Take the Aerotech. Designed by Ed Welburn, this turbocharged, aerodynamic car went on to break numerous records. Ed Welburn never got a chance to drive this car until a recent trip to GM’s proving grounds in Milford, Michigan, reports the Detroit Free Press.
Welburn, head of GM’s design staff, designed the Aerotech back in the mid-1980’s to be extremely aerodynamic. His expertise has been called on again to make the Chevy Volt, a plug-in hybrid that goes on sale this fall, as aerodynamic as possible. He walked into a studio in Warren, Michigan, where a picture of the Aerotech was hanging on a wall as inspiration. “I’ve got to drive the car” he reportedly said after seeing the poster. We can understand why.

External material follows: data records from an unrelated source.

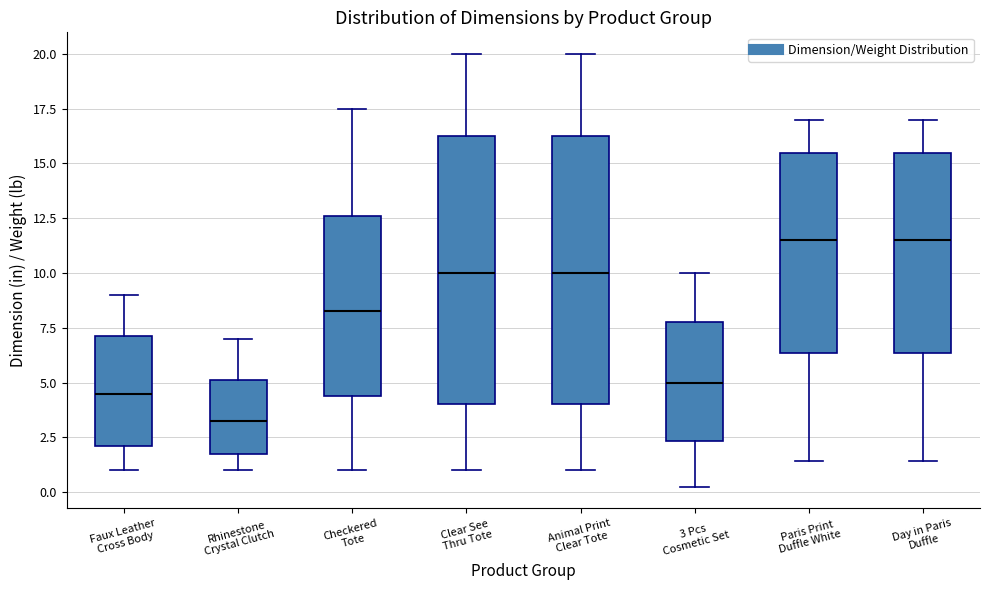

Reading left to right, transcribe this box plot: for each box, give where its median line is, the range the box spans, and where its two whiskers end, as read against the y-axis. The values are not printed on the chart, so give them approximately, as read against the axis.

Faux Leather Cross Body: median 4.5, box 2.0 to 7.0, whiskers 1.0 to 9.0
Rhinestone Crystal Clutch: median 3.5, box 2.0 to 5.0, whiskers 1.0 to 7.0
Checkered Tote: median 8.5, box 4.5 to 12.5, whiskers 1.0 to 17.5
Clear See Thru Tote: median 10.0, box 4.0 to 16.5, whiskers 1.0 to 20.0
Animal Print Clear Tote: median 10.0, box 4.0 to 16.5, whiskers 1.0 to 20.0
3 Pcs Cosmetic Set: median 5.0, box 2.5 to 8.0, whiskers 0.5 to 10.0
Paris Print Duffle White: median 11.5, box 6.5 to 15.5, whiskers 1.5 to 17.0
Day in Paris Duffle: median 11.5, box 6.5 to 15.5, whiskers 1.5 to 17.0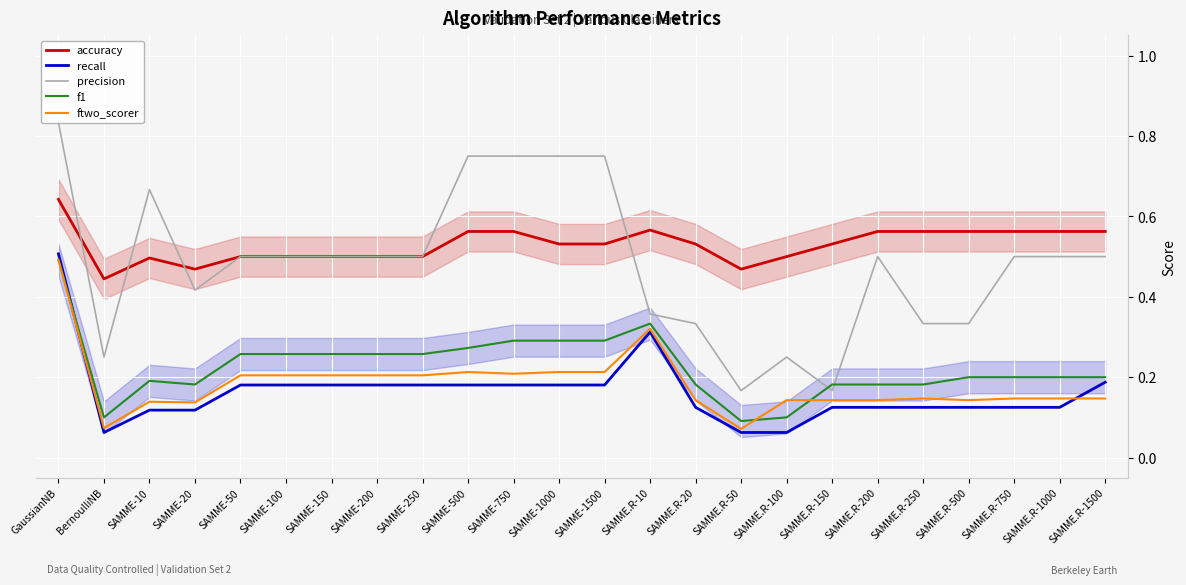

Which category has the lowest value in the f1 series?

SAMME.R-50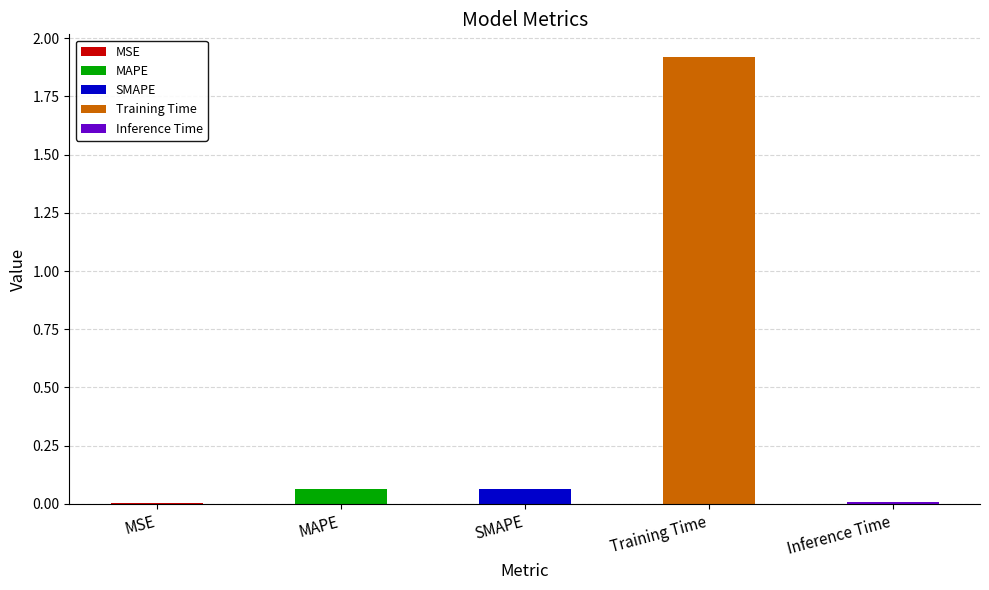

The value at MSE is 0.0. True or false?

True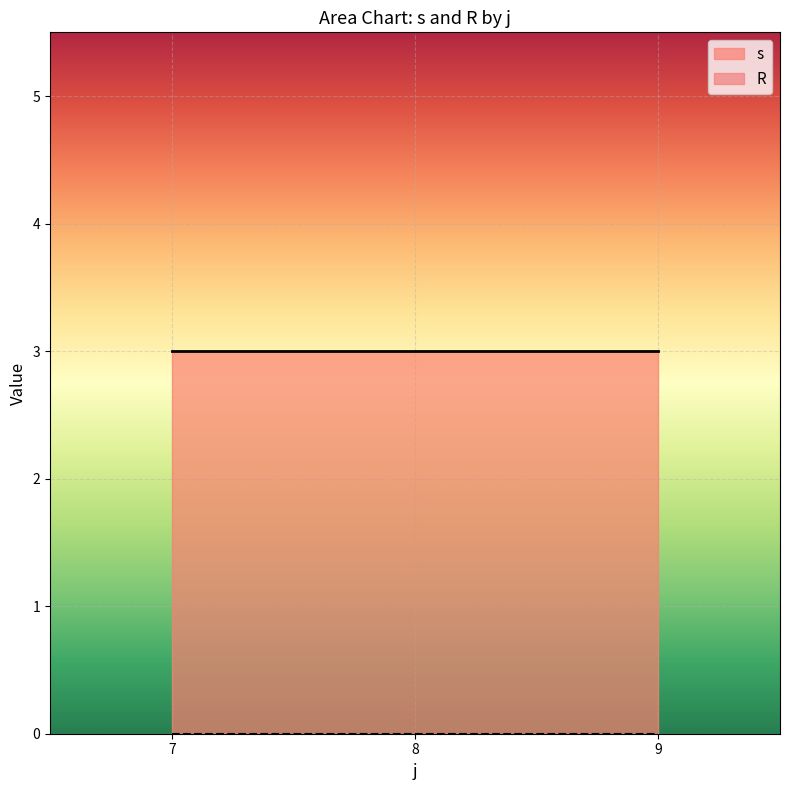

Does the chart display data point markers on the line(s)?

No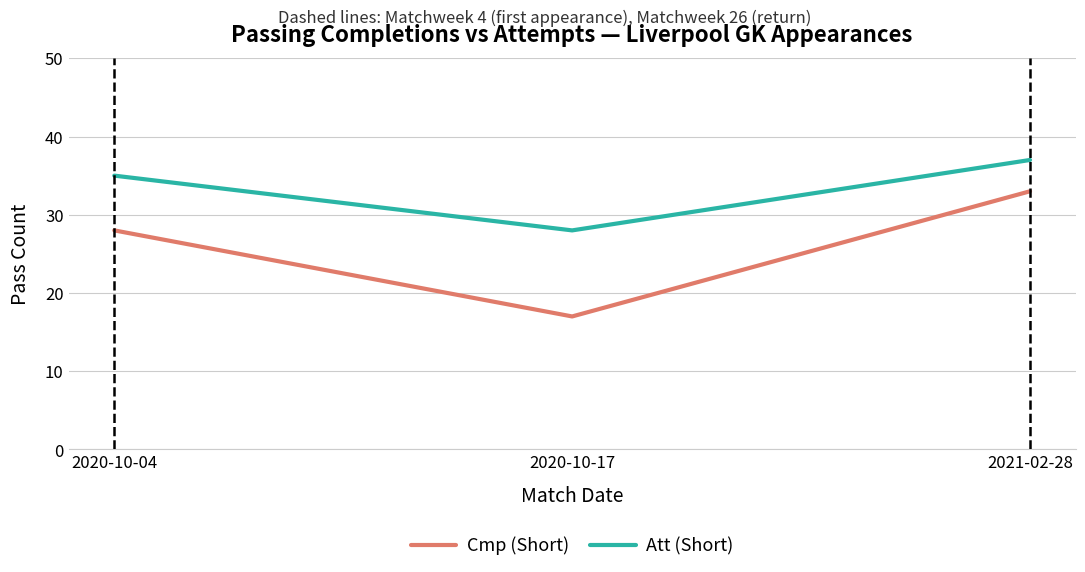

True or false: Att (Short) has a value of 37 at 2021-02-28.

True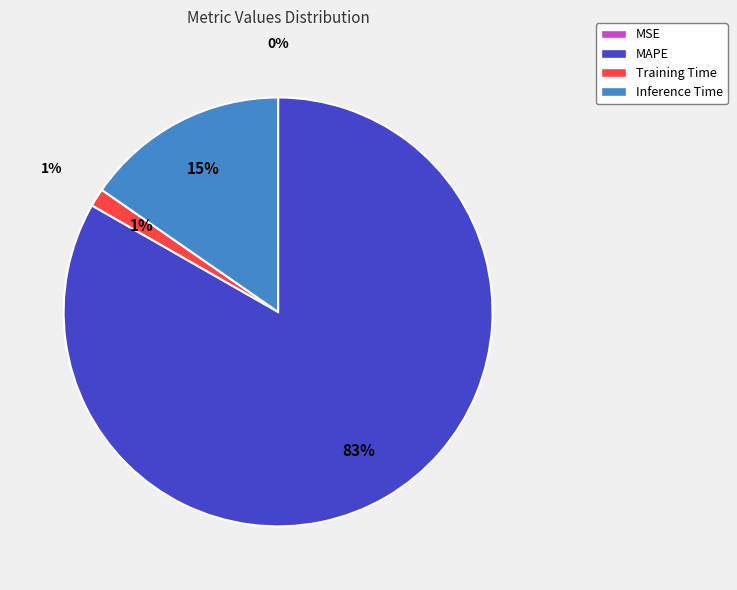

Combined, do Inference Time and Training Time account for over 50%?

No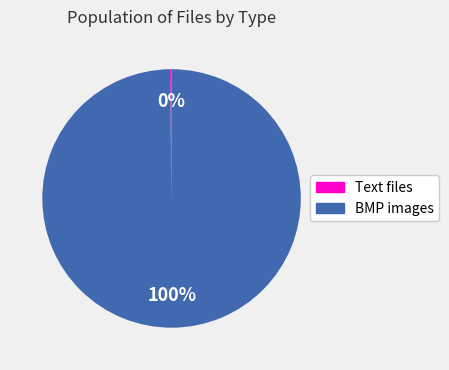

Does any single category account for the majority?

Yes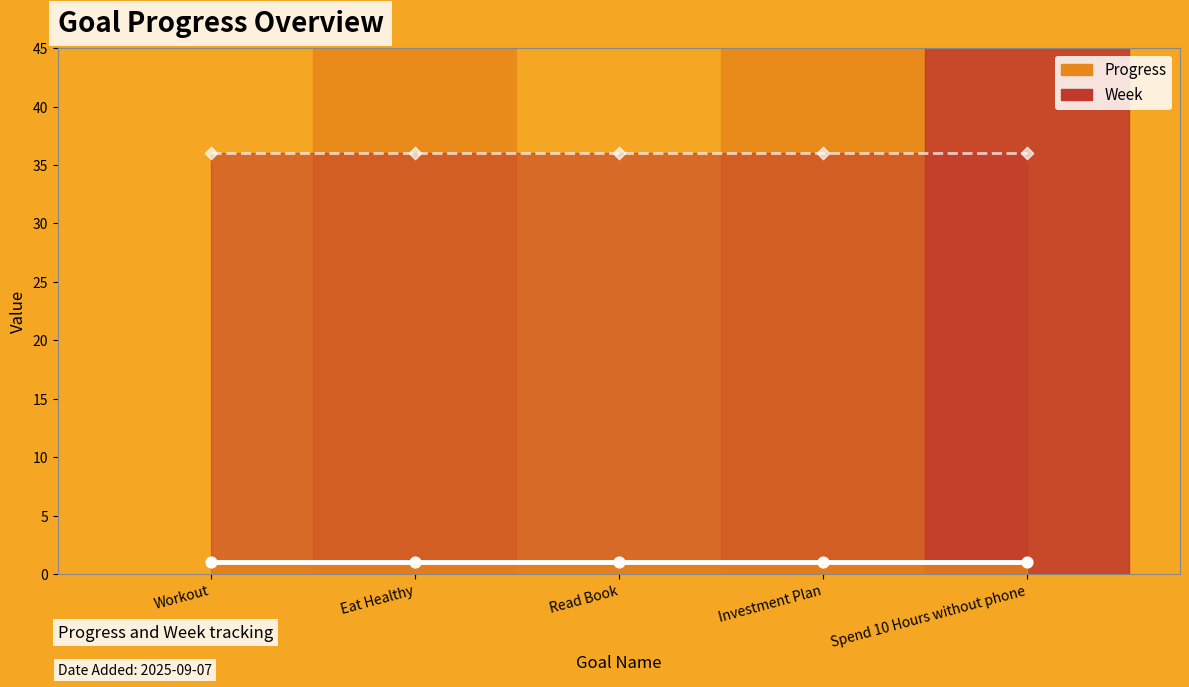

Is the value of Progress at Workout greater than the value of Week at Investment Plan?

No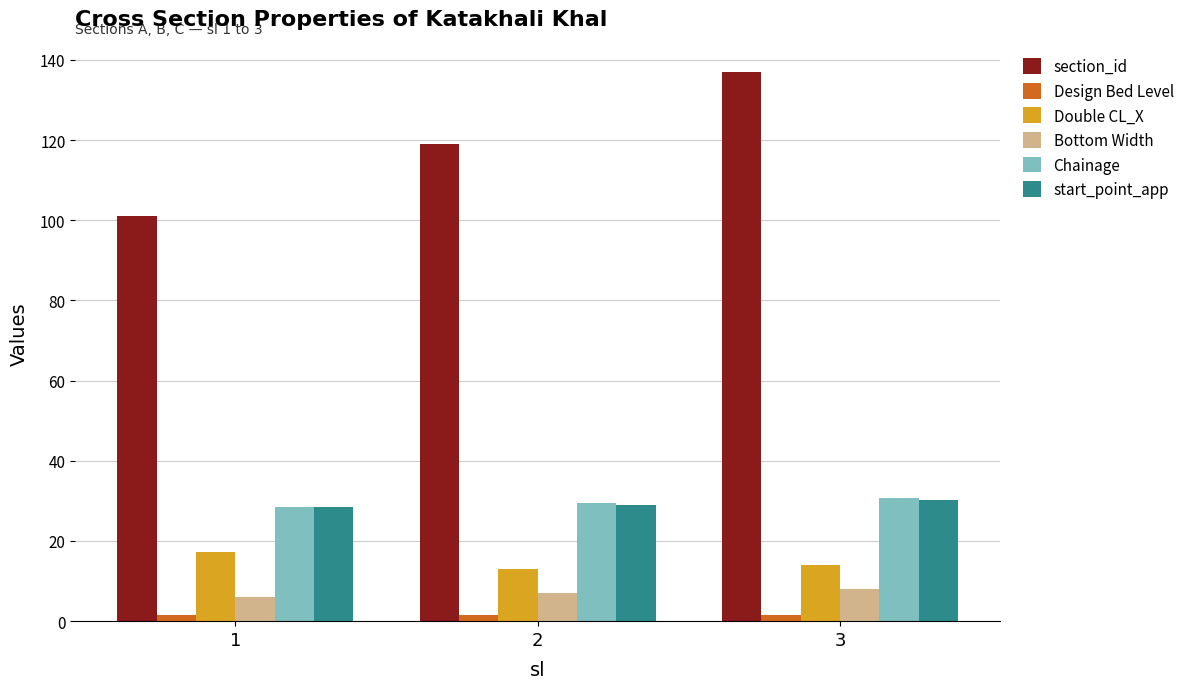

True or false: Design Bed Level has a value of 1.6 at 3.

True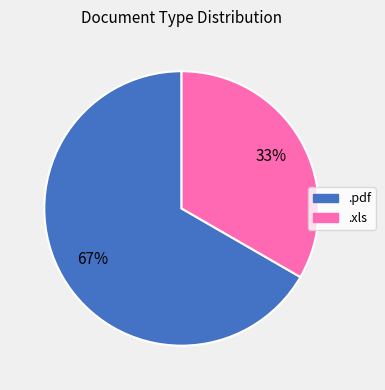

Which slice is the smallest?

.xls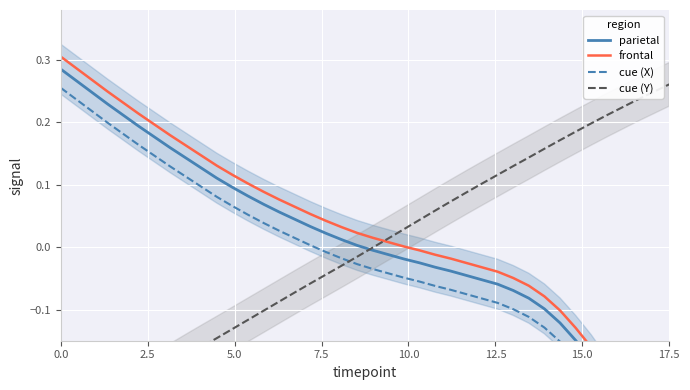

Which series has the widest spread of values?

parietal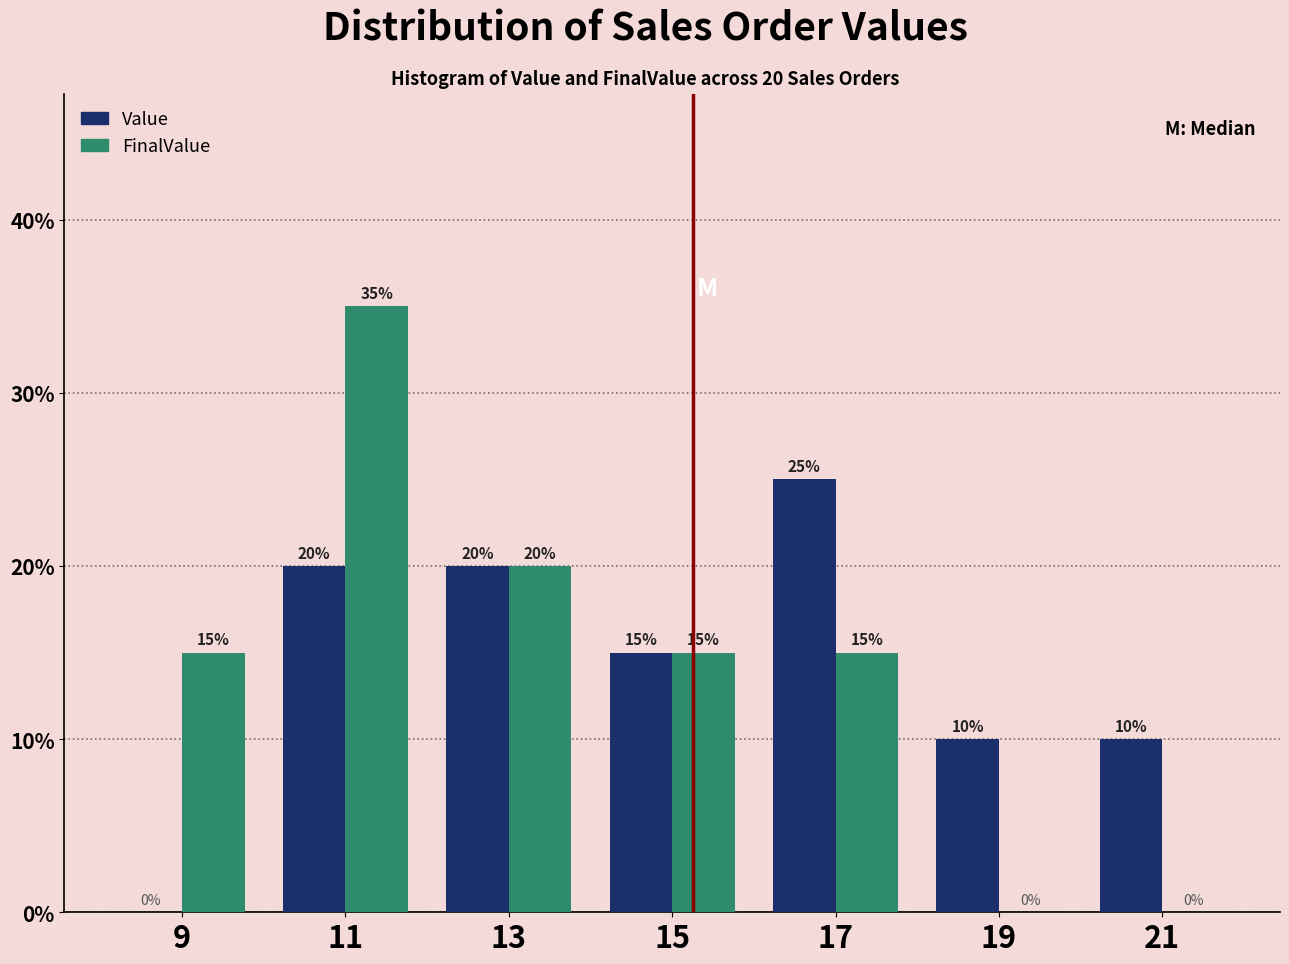

In the Value series, which range on the x-axis has the tallest bar?

16 to 18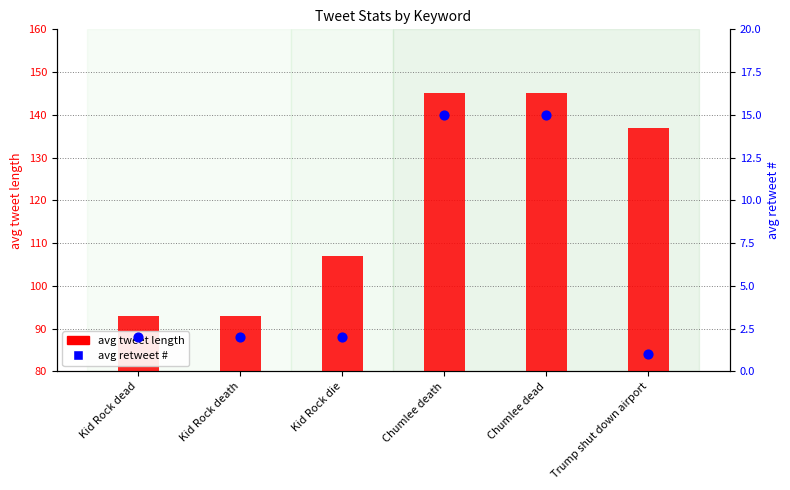

What are all the series names shown in the legend?

avg tweet length, avg retweet #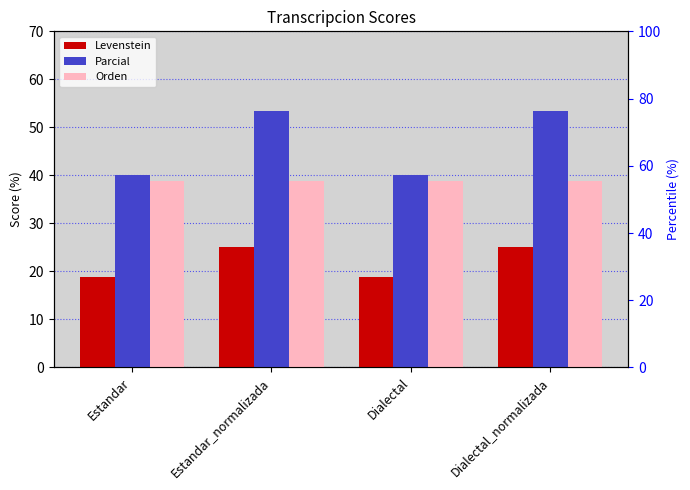

Rank the series by their maximum value, from highest to lowest.

Parcial, Orden, Levenstein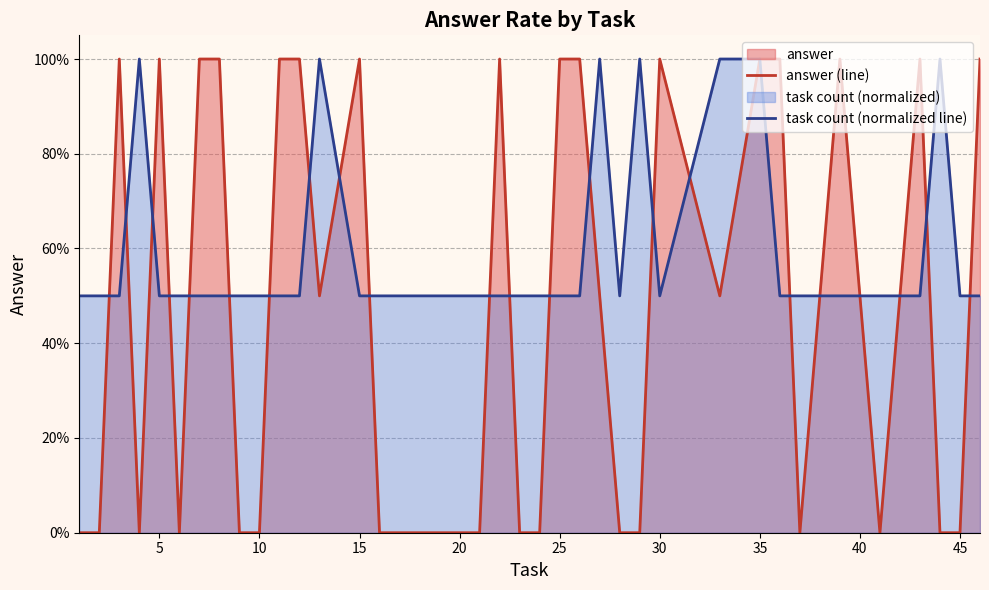

What is the sum of all answer (line) values?

17.5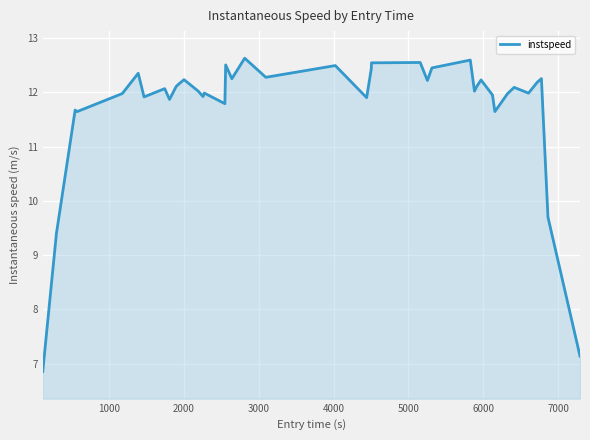

What is the difference between the maximum and minimum values?

5.8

Powered by a turbocharged four-cylinder Oldsmobile engine, the Aerotech set the closed-course speed record of 257 mph when driven by Indy-driver A.J. Foyt back in 1987. It had over 1,000 horsepower, and was a triumphant design aerodynamics. Underpinning the Aerotech was an Indycar chassis, and a total of three Aerotech cars were designed and built. Yet Welburn never got to drive the Aerotech, only ever seeing the car in a wind tunnel. GM let him take the car out on its Milford Proving Grounds, though they made him follow a pace car out on the track.
Still, we can imagine it put a big smile on Welburn’s face to finally drive that car after so many years. We smile just thinking about it.